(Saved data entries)
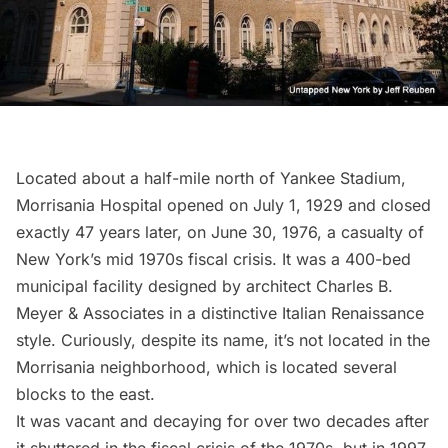
Located about a half-mile north of Yankee Stadium,
Morrisania Hospital opened on July 1, 1929 and closed
exactly 47 years later, on June 30, 1976, a casualty of
New York’s mid 1970s fiscal crisis. It was a 400-bed
municipal facility designed by architect Charles B.
Meyer & Associates in a distinctive Italian Renaissance
style. Curiously, despite its name, it’s not located in the
Morrisania neighborhood, which is located several
blocks to the east.
It was vacant and decaying for over two decades after
it shuttered in the fiscal crisis of the 1970s, but in 1997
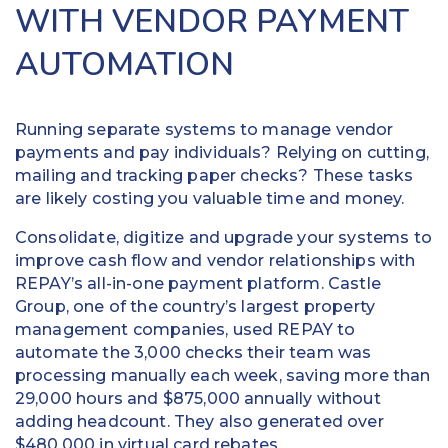
WITH VENDOR PAYMENT
AUTOMATION
Running separate systems to manage vendor
payments and pay individuals? Relying on cutting,
mailing and tracking paper checks? These tasks
are likely costing you valuable time and money.
Consolidate, digitize and upgrade your systems to
improve cash flow and vendor relationships with
REPAY’s all-in-one payment platform. Castle
Group, one of the country’s largest property
management companies, used REPAY to
automate the 3,000 checks their team was
processing manually each week, saving more than
29,000 hours and $875,000 annually without
adding headcount. They also generated over
$480,000 in virtual card rebates.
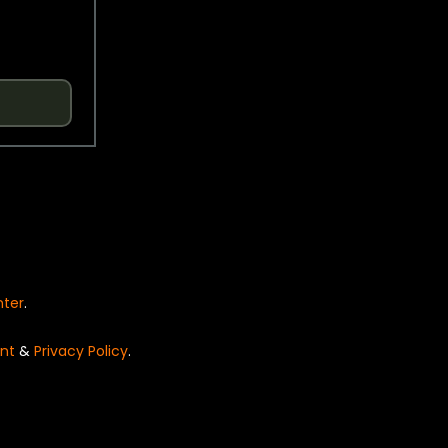
nter
.
nt
&
Privacy Policy
.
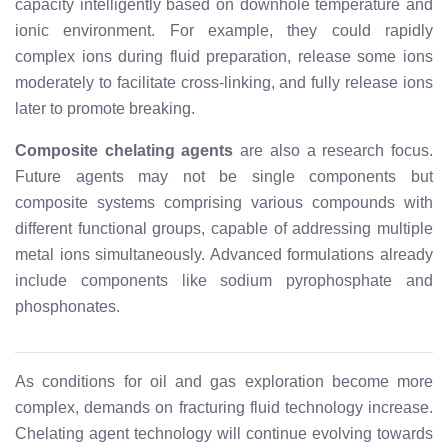
capacity intelligently based on downhole temperature and
ionic environment. For example, they could rapidly
complex ions during fluid preparation, release some ions
moderately to facilitate cross-linking, and fully release ions
later to promote breaking.
Composite chelating agents
are also a research focus.
Future agents may not be single components but
composite systems comprising various compounds with
different functional groups, capable of addressing multiple
metal ions simultaneously. Advanced formulations already
include components like sodium pyrophosphate and
phosphonates.
As conditions for oil and gas exploration become more
complex, demands on fracturing fluid technology increase.
Chelating agent technology will continue evolving towards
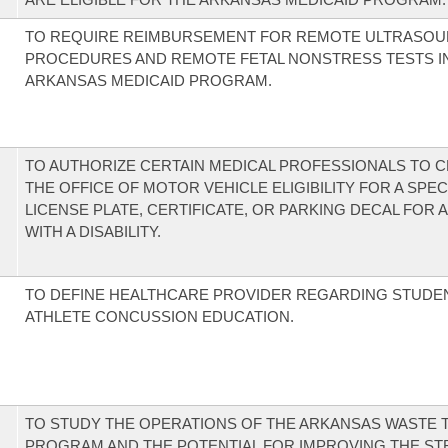
TO REQUIRE REIMBURSEMENT FOR REMOTE ULTRASO
PROCEDURES AND REMOTE FETAL NONSTRESS TESTS I
ARKANSAS MEDICAID PROGRAM.
TO AUTHORIZE CERTAIN MEDICAL PROFESSIONALS TO C
THE OFFICE OF MOTOR VEHICLE ELIGIBILITY FOR A SPEC
LICENSE PLATE, CERTIFICATE, OR PARKING DECAL FOR 
WITH A DISABILITY.
TO DEFINE HEALTHCARE PROVIDER REGARDING STUDE
ATHLETE CONCUSSION EDUCATION.
TO STUDY THE OPERATIONS OF THE ARKANSAS WASTE T
PROGRAM AND THE POTENTIAL FOR IMPROVING THE S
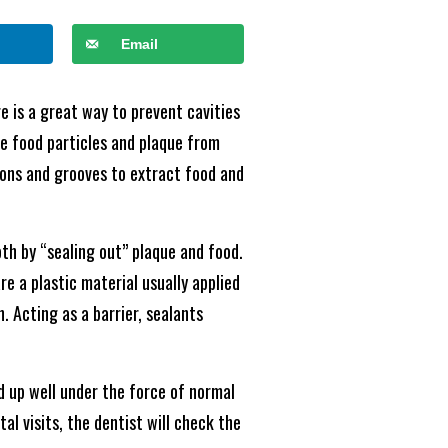
Email
re is a great way to prevent cavities
ove food particles and plaque from
ions and grooves to extract food and
oth by “sealing out” plaque and food.
e a plastic material usually applied
 Acting as a barrier, sealants
d up well under the force of normal
al visits, the dentist will check the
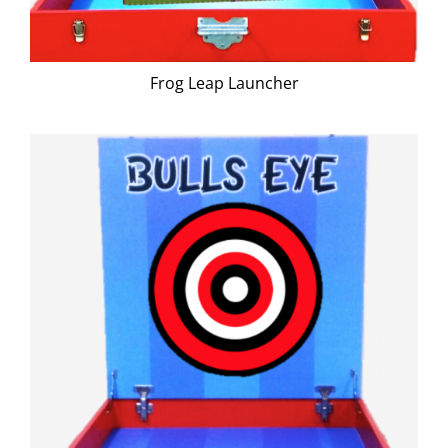
Frog Leap Launcher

*Task goal*. Above are the records; restate exactly the lines from the one containing "different functional groups, capable" through the one containing "TO STUDY THE", keeping pictures out.

*Reply*.
different functional groups, capable of addressing multiple
metal ions simultaneously. Advanced formulations already
include components like sodium pyrophosphate and
phosphonates.
As conditions for oil and gas exploration become more
complex, demands on fracturing fluid technology increase.
Chelating agent technology will continue evolving towards
TO REQUIRE REIMBURSEMENT FOR REMOTE ULTRASO
PROCEDURES AND REMOTE FETAL NONSTRESS TESTS I
ARKANSAS MEDICAID PROGRAM.
TO AUTHORIZE CERTAIN MEDICAL PROFESSIONALS TO C
THE OFFICE OF MOTOR VEHICLE ELIGIBILITY FOR A SPEC
LICENSE PLATE, CERTIFICATE, OR PARKING DECAL FOR 
WITH A DISABILITY.
TO DEFINE HEALTHCARE PROVIDER REGARDING STUDE
ATHLETE CONCUSSION EDUCATION.
TO STUDY THE OPERATIONS OF THE ARKANSAS WASTE T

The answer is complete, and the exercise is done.